Backfilling is one of those operations where the failure mode is invisible in any environment smaller than production. The technique that works at thousands of rows does not work at millions, and the technique that works at millions does not work at hundreds of millions. We have run a fair number of backfills across DocuMint, CronPing, FlagBit, and WebhookVault at different scales, and the patterns that hold up consistently are about avoiding the rewrite, breaking the work into chunks, and treating a single logical schema change as several physical deploys.
Why ALTER TABLE ADD COLUMN with a default rewrites the whole table
In PostgreSQL before version 11, ALTER TABLE ADD COLUMN ... DEFAULT 'something' required rewriting every row in the table to physically include the new column value. This took an ACCESS EXCLUSIVE lock on the table for the duration, which blocks every other operation including plain SELECT. On a multi-gigabyte table this is many minutes of downtime.
PostgreSQL 11 introduced an optimization for constant defaults: the new column is added to the metadata, the default value is stored in pg_attribute, and existing rows are not rewritten. The default is filled in virtually when the row is read. This is a substantial improvement and covers the common case of adding a column with a simple default. The lock is still ACCESS EXCLUSIVE but is now brief enough to be a non-event.

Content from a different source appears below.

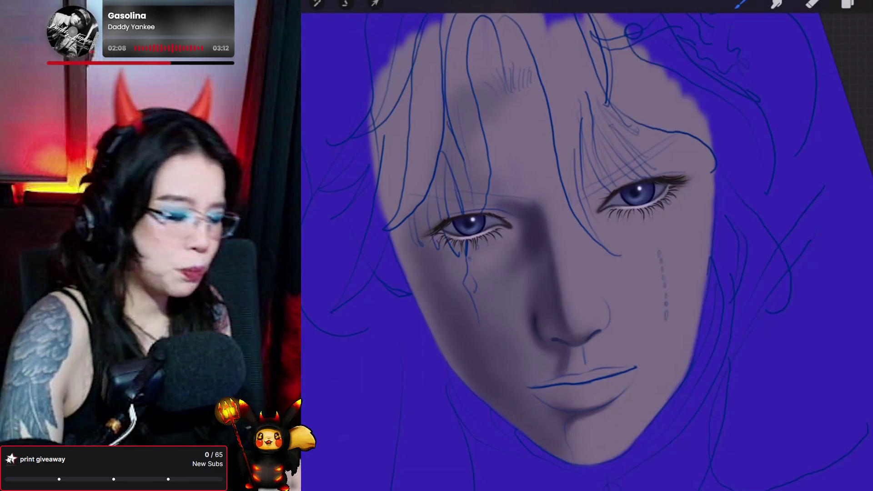
key(ctrl+z)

The optimization does not apply if the default is non-constant (a function call like now(), a subquery, or any expression that varies per row). It also does not apply if you add a NOT NULL constraint without a default in the same statement, because Postgres needs to verify the constraint against every row. The full table rewrite still happens in these cases, and the workaround is to break the operation into stages: add a nullable column without a default, backfill it in chunks, then add the NOT NULL constraint in a separate operation.
The two-phase NOT NULL pattern
The canonical pattern for adding a NOT NULL column to a busy table is four steps over several deploys. First, add the nullable column with no default. This is a metadata-only change in modern Postgres and acquires ACCESS EXCLUSIVE only briefly. Second, update application code to write the new column on every insert and update. Third, backfill the existing rows in chunks. Fourth, add the NOT NULL constraint using NOT VALID then VALIDATE CONSTRAINT in two separate steps.

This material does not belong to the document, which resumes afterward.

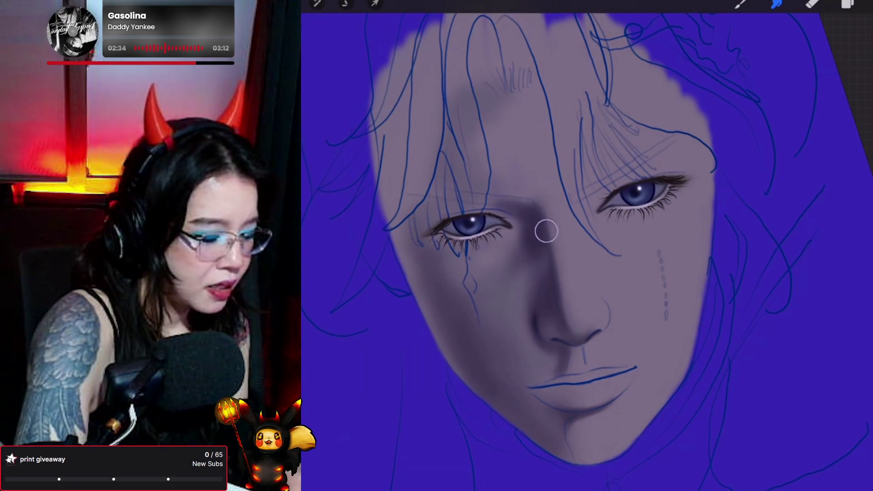
- Keep painting shadows on the left cheek, nose side, brow and forehead with the brush
click(741, 5)
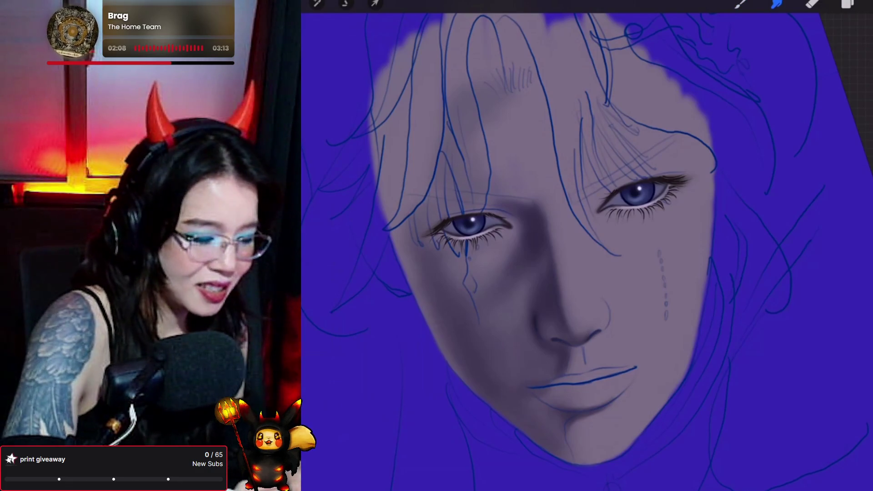
key(b)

The NOT VALID trick is one of the most useful tools in the operational Postgres toolkit. ALTER TABLE ... ADD CONSTRAINT ... NOT VALID adds a constraint that applies to new rows but does not verify it against existing rows. This is a fast metadata-only operation. Then ALTER TABLE ... VALIDATE CONSTRAINT ... verifies the constraint against existing rows, but does so with only a SHARE UPDATE EXCLUSIVE lock, which allows concurrent reads and writes. The whole operation, including the validation scan, can run against active production traffic.
Chunked backfills
The backfill itself — the step that fills in values for existing rows — is the part most teams get wrong. The naive approach is a single UPDATE statement that hits every row needing the backfill. On a fifty-million-row table this takes minutes, generates an enormous amount of WAL, locks every updated row for the duration of the transaction, and blocks autovacuum from cleaning up. It is the worst possible shape of update.
The right shape is chunked: process N rows at a time in their own transaction, commit, briefly pause, repeat. The chunk size depends on your write throughput; we typically use 1,000 to 10,000 rows per chunk, with the upper end for tables that have few indexes and the lower end for tables that are heavily indexed (because every index needs to be updated for every row).
The query shape for chunked update is a CTE that selects the next chunk by primary key and updates only those rows:
WITH batch AS (
SELECT id FROM big_table
WHERE new_column IS NULL
ORDER BY id
LIMIT 5000
)
UPDATE big_table SET new_column = compute_new_value(...)
WHERE id IN (SELECT id FROM batch)
RETURNING id;The returned IDs let the script log progress and resume from where it left off if interrupted. The ORDER BY id ensures forward progress; without it, the LIMIT could repeatedly select the same rows.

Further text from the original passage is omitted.